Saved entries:
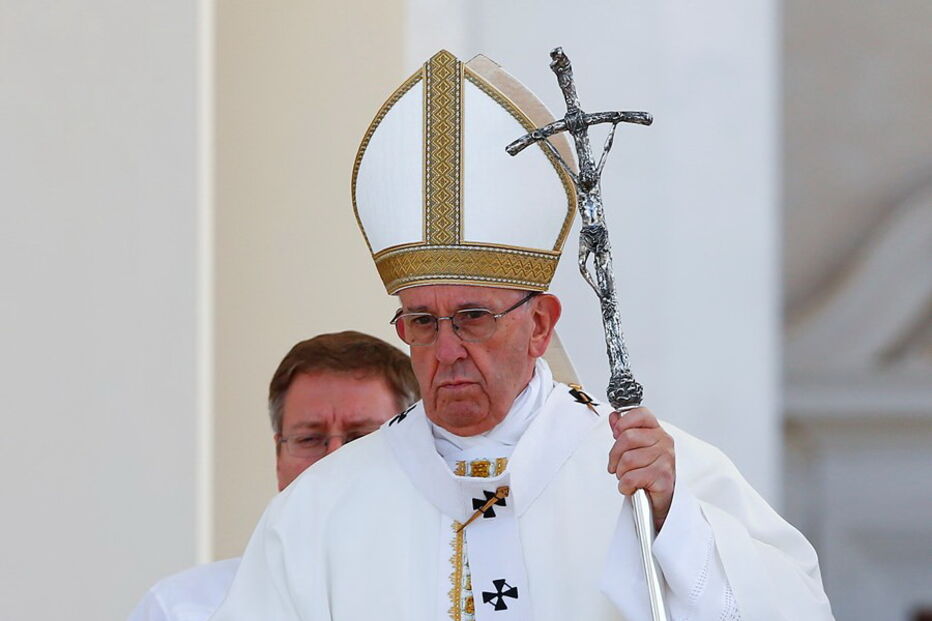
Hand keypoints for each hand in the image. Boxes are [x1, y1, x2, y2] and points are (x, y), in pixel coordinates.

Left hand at [607, 407, 674, 530]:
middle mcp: (664, 442)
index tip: (617, 433)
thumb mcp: (635, 449)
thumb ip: (624, 432)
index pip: (640, 414)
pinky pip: (631, 478)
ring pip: (627, 459)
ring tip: (628, 477)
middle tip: (617, 466)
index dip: (623, 422)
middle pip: (627, 437)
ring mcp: (665, 459)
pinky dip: (625, 486)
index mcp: (656, 431)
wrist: (661, 500)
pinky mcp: (663, 476)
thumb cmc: (648, 473)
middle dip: (615, 455)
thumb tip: (614, 417)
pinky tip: (632, 487)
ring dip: (621, 473)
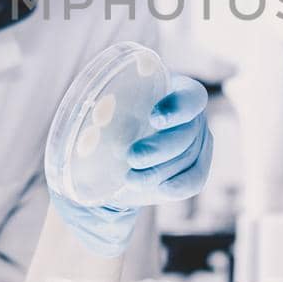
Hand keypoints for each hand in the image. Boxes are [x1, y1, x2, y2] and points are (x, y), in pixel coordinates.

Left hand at [49, 73, 214, 256]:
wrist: (114, 163)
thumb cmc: (105, 131)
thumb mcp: (98, 118)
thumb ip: (96, 116)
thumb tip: (85, 129)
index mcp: (172, 91)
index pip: (191, 97)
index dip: (177, 107)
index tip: (154, 119)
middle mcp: (191, 116)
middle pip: (188, 131)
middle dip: (160, 147)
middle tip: (132, 157)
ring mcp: (197, 143)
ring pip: (188, 157)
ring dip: (160, 170)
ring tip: (130, 178)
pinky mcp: (196, 168)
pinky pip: (195, 179)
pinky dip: (177, 185)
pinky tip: (161, 190)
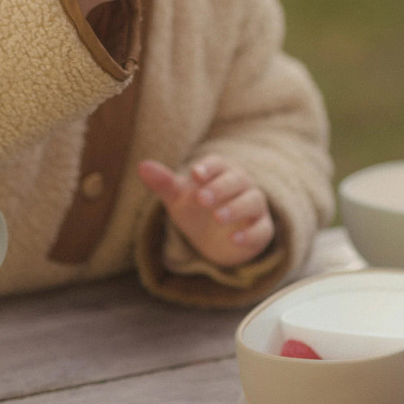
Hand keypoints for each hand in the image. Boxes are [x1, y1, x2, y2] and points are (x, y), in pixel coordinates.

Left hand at [137, 155, 274, 267]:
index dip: (208, 168)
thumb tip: (142, 166)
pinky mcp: (262, 229)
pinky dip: (250, 234)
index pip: (218, 163)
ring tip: (217, 217)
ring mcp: (255, 207)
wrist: (215, 238)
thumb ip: (163, 182)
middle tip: (201, 198)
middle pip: (236, 181)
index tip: (195, 174)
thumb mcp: (178, 197)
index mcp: (221, 172)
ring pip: (252, 201)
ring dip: (236, 208)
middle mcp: (242, 185)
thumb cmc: (197, 208)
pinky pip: (261, 230)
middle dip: (220, 188)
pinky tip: (235, 240)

## Task instructions:
Lines above with the string "pinky" need to be found and copied.

## Answer to this exercise:
pinky pip: (631, 478)
pinky dip: (625, 486)
pinky mcp: (663, 476)
pinky tip: (632, 487)
pinky mcp: (196, 168)
pinky pip: (195, 179)
pinky dip: (177, 185)
pinky tip: (161, 190)
pinky mcp: (262, 229)
pinky dip: (250, 234)
pinky pip: (261, 230)
pinky tip: (235, 240)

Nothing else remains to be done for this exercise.